### Passage to read
---

SensorFu Beacon How To: 3 steps to always know if your isolated Linux leaks

Mikko Kenttälä
SensorFu
Published in
2 min readFeb 20, 2019

When you need to build isolated and strictly restricted Linux environments for special purposes you want to know it truly is and stays isolated. Typically isolation is done with strict firewall rules, VLAN segregation or even with air gaps. But the common question remains. Do you know that those restrictions works as expected?

This article will walk you through how to to deploy SensorFu Beacon Linux Application.

Step 1: Configure and download

To get things rolling, you need to have access to Beacon Home.

Log in to Beacon Home and create new Beacon Linux Application and download it.

Download Beacon Application from Home

Step 2: Deploy

Transfer the binary to your target machine for example with “scp” via your management network or USB flash drive using sneakernet.

“scp beacon-linux-3.13.0 datavault: ”

---

### Task details
Reproduce the full SensorFu Beacon guide word for word. The items that come next have nothing to do with the guide.

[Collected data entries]
---

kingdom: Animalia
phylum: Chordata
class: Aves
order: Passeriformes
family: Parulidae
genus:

---

### Answer to this task
SensorFu Beacon How To: 3 steps to always know if your isolated Linux leaks

Mikko Kenttälä
SensorFu
Published in
2 min readFeb 20, 2019

When you need to build isolated and strictly restricted Linux environments for special purposes you want to know it truly is and stays isolated. Typically isolation is done with strict firewall rules, VLAN segregation or even with air gaps. But the common question remains. Do you know that those restrictions works as expected?

This article will walk you through how to to deploy SensorFu Beacon Linux Application.

Step 1: Configure and download

To get things rolling, you need to have access to Beacon Home.

Log in to Beacon Home and create new Beacon Linux Application and download it.

Download Beacon Application from Home

Step 2: Deploy

Transfer the binary to your target machine for example with “scp” via your management network or USB flash drive using sneakernet.

“scp beacon-linux-3.13.0 datavault: ”